Golovinska Y. The role of peripheral glutamate receptors of NMDA-subtype in regulation of gastric acid secretion in rats

Object: gastric acid secretion (GAS). Objective: to study the effect of the activation and localization of NMDA-receptors on basal and stimulated GAS in rat stomach. Methods: investigations were carried out in 429 white rats in conditions of acute experiment. GAS was determined in urethane-anesthetized animals using gastric perfusion method described by Ghosh and Shild. It was studied the effects of N-methyl-D-aspartate on basal and stimulated GAS. GAS was stimulated by histamine, pentagastrin, carbachol, cytisine, insulin and by 2-deoxy-D-glucose. Blockers used: pentamine, atropine, gastrotsepin, proglumide and ranitidine. Perform surgical vagotomy. Gastric acidity was determined by automatic titration method of 0,01 N sodium hydroxide solution. Results: results obtained in the study of peripheral glutamate NMDA-subtype receptors broaden the understanding of the functioning of the peripheral nervous system. Establishing the role of NMDA-receptors in the regulation of gastric secretion of acid may be a promising basis for the production of more effective drugs that have no adverse effect on gastric secretion.
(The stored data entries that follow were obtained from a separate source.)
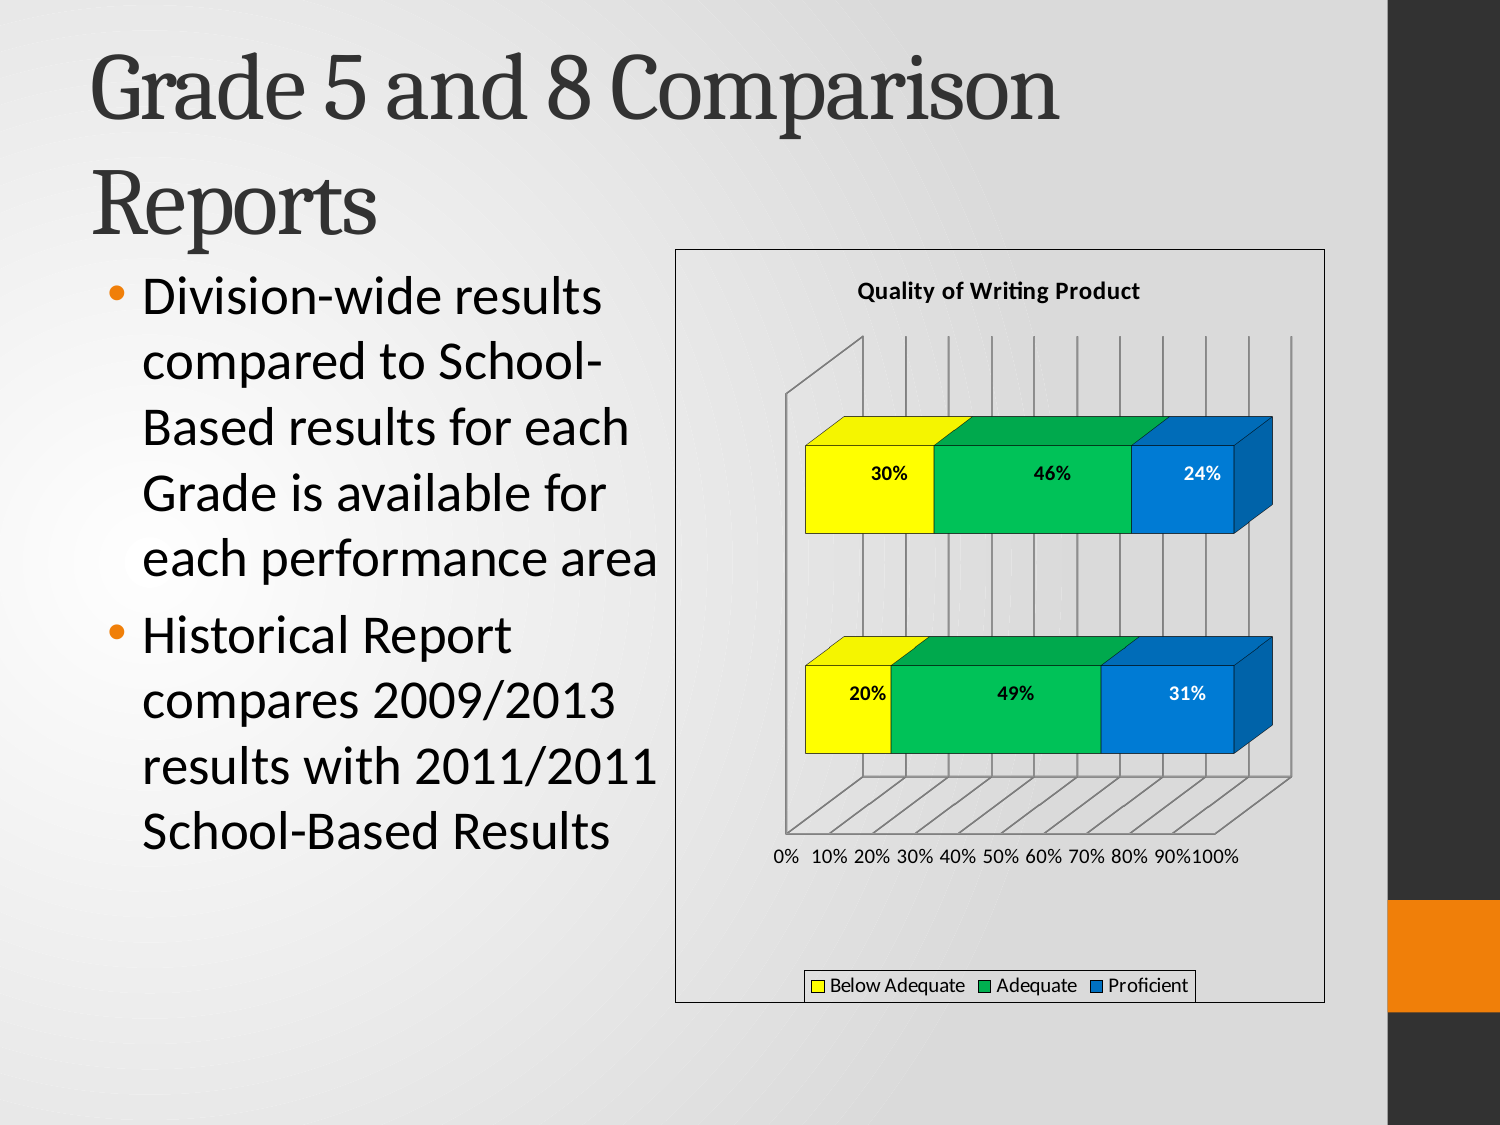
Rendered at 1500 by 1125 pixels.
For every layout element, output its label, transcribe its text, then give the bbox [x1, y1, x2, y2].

chart [674, 249, 1326, 1004]
title Grade 5 and 8 Comparison Reports [75, 45, 1325, 233]
list Division-wide results compared to School-Based results for each Grade is available for each performance area Historical Report compares 2009/2013 results with 2011/2011 School-Based Results [75, 251, 673, 1005]
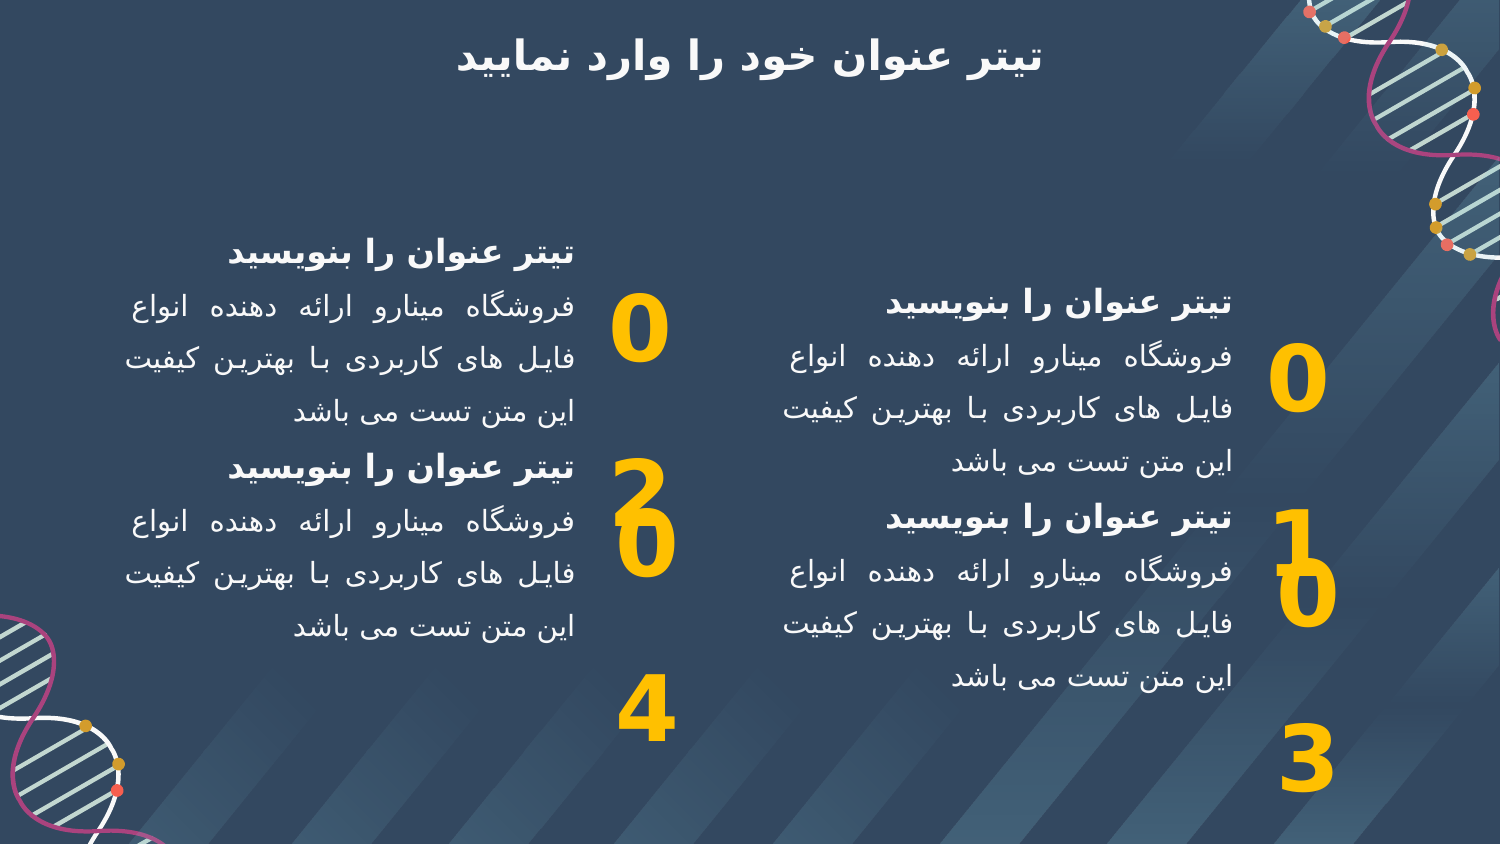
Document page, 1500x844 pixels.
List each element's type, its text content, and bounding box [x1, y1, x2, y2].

text_box تیتر عنوان را بنویسید فروشگاه مینارو ارائه دهنده انواع فایل های کاربردی با بهترین کیفیت این متن تست می باشد [105, 417, 591, 650]
text_box تیتر عنوان خود را وارد نمایید [0, 21, 1500, 86]
text_box 04 [578, 422, 715, 767]
text_box 03 [1236, 472, 1380, 817]
text_box تیتر عنوان را بنویسید فروشگاه مینارو ارائه دهنده انواع فایل های کاربردی با بهترین کیفیت این متن تست می باشد [105, 202, 591, 417]
text_box تیتر عنوان را بنویسید فروشگاه مینارو ارائه دهنده انواع فایل های کاربردی با بهترین کیفیت این متن تست می باشد [762, 467, 1249, 700]
text_box تیتر عنوان را بنویسید فروشگاه مینارو ارائه دهنده انواع فایل های کاربردی با بهترین کیفیت این متن تست می باشد [762, 252, 1249, 467]
text_box 02 [578, 207, 702, 422]
text_box 01 [1236, 257, 1360, 472]
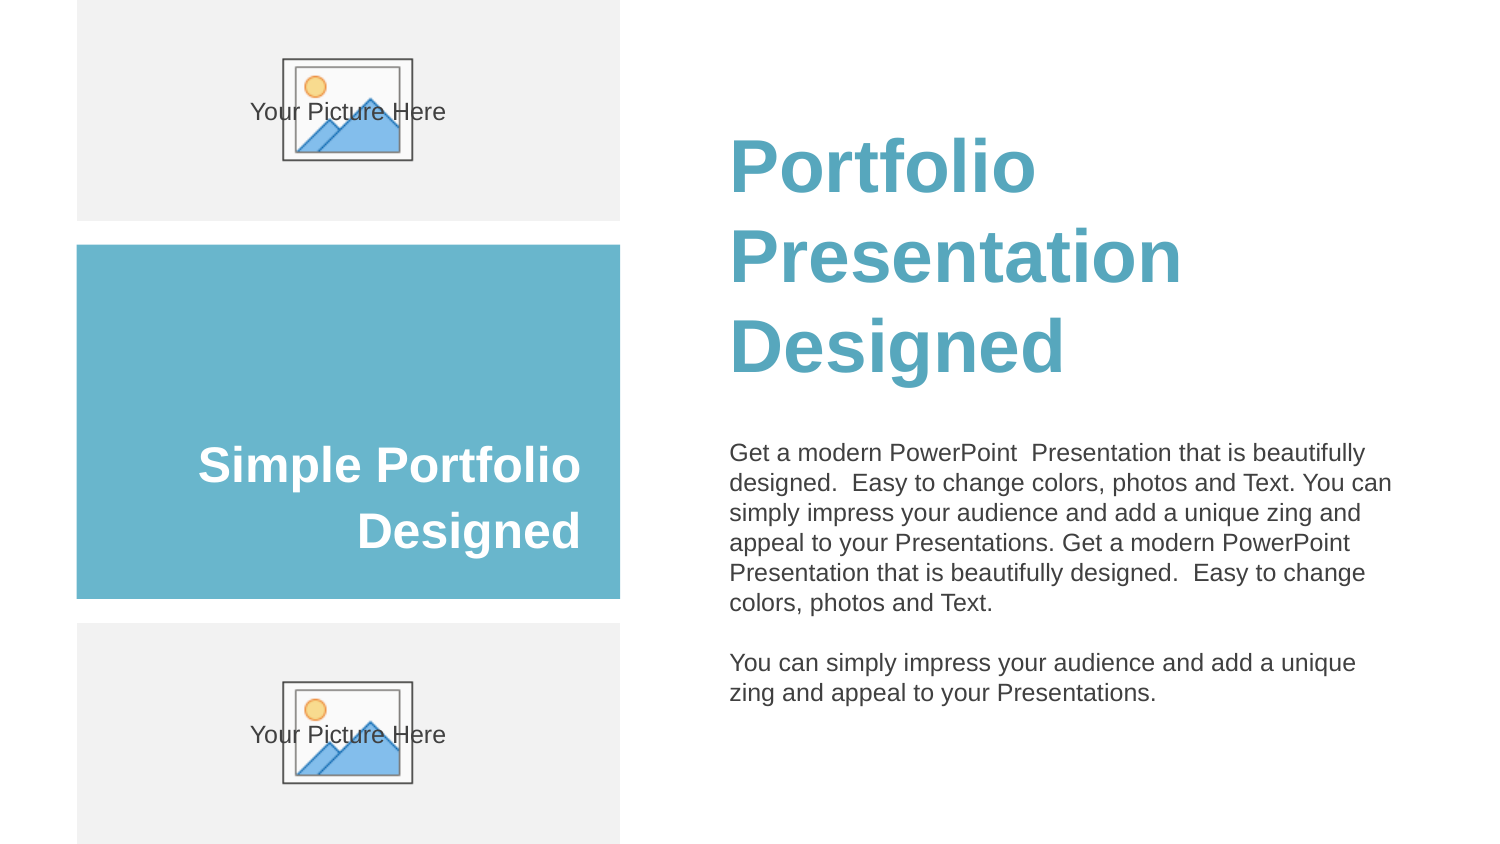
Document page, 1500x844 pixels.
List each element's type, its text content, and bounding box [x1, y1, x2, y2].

The results of the disertation work are included in the education process at the Department of Physiology of Man and Animals of ECC "Biology Institute" Taras Shevchenko Kyiv National University. Novelty: the first was found in the work that peripheral glutamate NMDA-subtype receptors does not participate in the regulation of the stimulated by histamine, pentagastrin, cytisine, insulin and 2-deoxy-D-glucose GAS. Peripheral NMDA-receptors are involved in the regulation of carbachol GAS, vagotomy does not influence this effect. Pentamin, atropine, gastrotsepin, proglumid and ranitidine eliminated the amplifying effect of N-methyl-D-aspartate on carbachol GAS. The data obtained allowed to conclude that the excitation of NMDA-receptor is required membrane depolarization cholinergic, which localized this receptor. Acetylcholine or carbachol that affect the M1-acetylcholine receptors cause this depolarization. Scope of use: physiology, pharmacology, biophysics.